My Healthy Wrist Routine
I want to share my healthy wrist program to empower others that may be suffering from wrist tendinitis. I believe in physical therapy. I have seen it drastically improve many of my patient’s injuries. This is how I treat my wrist pain but keep in mind, this program is customized to my injury. If you have a wrist injury (or any kind of injury), it is best to discuss with a physician or physical therapist with a direct access degree.
It begins with a dip in the paraffin bath:
Paraffin is a melted wax bath that I dip my hands into. Because wax has a different specific heat than water, I can use the wax that is 127 degrees F without burning myself. Heating the tissue improves circulation and relaxes my hand and wrist, which are usually stiff and painful.
Next, I have a Physical Therapist perform manual therapy on my wrist with the assistance of Graston tools. The therapist uses these stainless steel instruments with beveled edges to detect any tissue adhesion. The abnormal areas are treated with a massage-like motion using these Graston tools. This helps relieve pain and increase flexibility. I usually experience tremendous increase in range of motion of my wrist after this procedure, which is only about 10 minutes long.

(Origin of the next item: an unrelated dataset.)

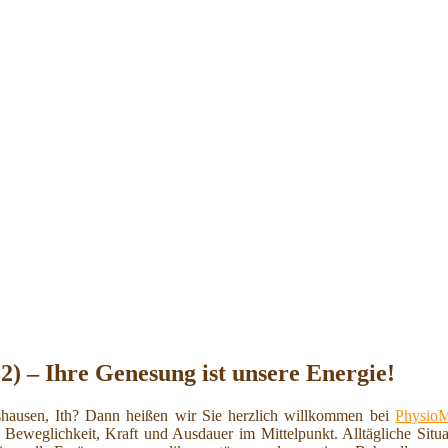
2) – Ihre Genesung ist unsere Energie!
hausen, Ith? Dann heißen wir Sie herzlich willkommen bei
PhysioM
 Beweglichkeit, Kraft und Ausdauer im Mittelpunkt. Alltägliche Situ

Next I like to stretch while my muscles and tendons are warmed up from the parrafin bath and Graston technique.
My favorite stretches are the Finklestein’s stretch, which stretches my thumb muscles and tendons. I hold this stretch for 10 seconds and repeat 10 times.
I also use the prayer stretch to improve my wrist extension motion. Because this is often the most painful motion for me, I make sure to stop before any pain so that I do not aggravate my symptoms.

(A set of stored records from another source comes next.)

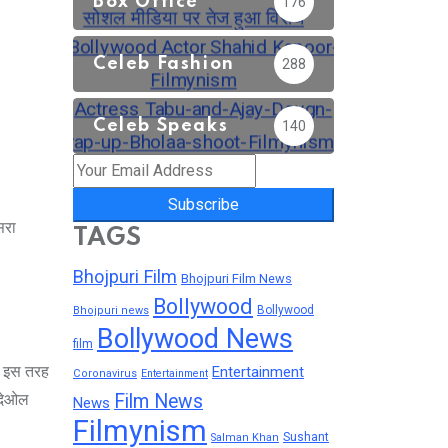
Box Office
176
Celeb Fashion
288
Celeb Speaks
140
Subscribe
सरा
TAGS
Bhojpuri Film
Bhojpuri Film News
Bollywood
Bollywood
Bhojpuri news
Bollywood News
film
ै. इस तरह
Entertainment
Coronavirus
Entertainment
ी देओल
Film News
News
Filmynism
Sushant
Salman Khan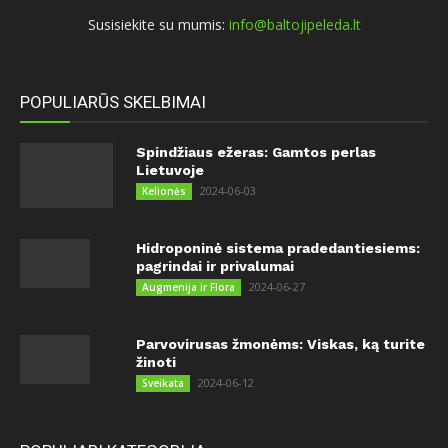
Susisiekite su mumis:
info@baltojipeleda.lt
POPULIARŪS SKELBIMAI
Spindžiaus ežeras: Gamtos perlas
Lietuvoje
2024-06-03
Kelionės
Hidroponinė sistema pradedantiesiems:
pagrindai ir privalumai
2024-06-27
Augmenija ir Flora
Parvovirusas žmonėms: Viskas, ką turite
žinoti
2024-06-12
Sveikata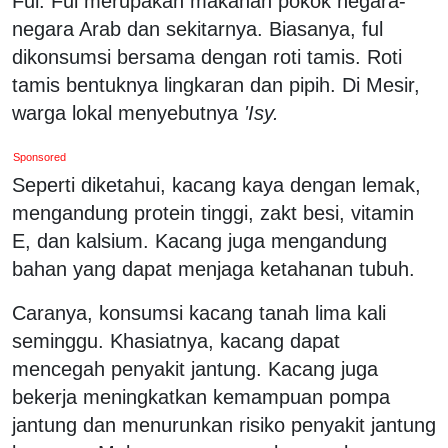
Ful. Ful merupakan makanan pokok negara-
negara Arab dan sekitarnya. Biasanya, ful
dikonsumsi bersama dengan roti tamis. Roti
tamis bentuknya lingkaran dan pipih. Di Mesir,
warga lokal menyebutnya
'Isy.
Sponsored
Seperti diketahui, kacang kaya dengan lemak,
mengandung protein tinggi, zakt besi, vitamin
E, dan kalsium. Kacang juga mengandung
bahan yang dapat menjaga ketahanan tubuh.
Caranya, konsumsi kacang tanah lima kali
seminggu. Khasiatnya, kacang dapat
mencegah penyakit jantung. Kacang juga
bekerja meningkatkan kemampuan pompa
jantung dan menurunkan risiko penyakit jantung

I hold this stretch 10 seconds and repeat 10 times.
Next I do some strengthening exercises.
I use 3 lb weights to strengthen my wrist flexors, extensors and radial deviators. I do 3 sets of 10 reps with each exercise.
Because I’m not able to participate in yoga, I want to include some non-weightbearing triceps exercises in my routine so I do not lose any muscle mass. Increased triceps strength can also help offload some of the stress my wrists experience during weight-bearing activities, such as yoga. Proper conditioning is essential to making a seamless and painless return to the activities you love.
These are my two favorites> I perform 3 sets of 10 with each and use 50 lbs.
I also make sure that I get in some cardio each day. With any kind of injury to the extremities, getting adequate circulation is key. My favorite is jogging. It does not matter what kind of cardio activity you do, as long as you get your heart rate up.
The most important aspect of my rehab process is to avoid flaring up my tendons again. I do not want to keep getting injections in my hand or have surgery, so for now all weight bearing exercises are off limits. I’m also wearing a thumb spica brace at all times, including when I sleep, to further assist in protecting my tendons. I am trying to limit other activities that can hurt my wrist, such as performing manual therapy and typing. Though I cannot completely stop these activities, I’m trying to take breaks more frequently and ask my coworkers for more assistance while I heal.
When I first was injured, I was pretty bummed out. It was scary and frustrating to think about the potential disruptions in my life and work. But now I am looking at this injury as an opportunity. I will use this injury to try new exercise routines and hopefully help me relate to my patients better. I am a week into my healthy wrist program and I already feel better. Sometimes great things can happen when the therapist becomes the patient.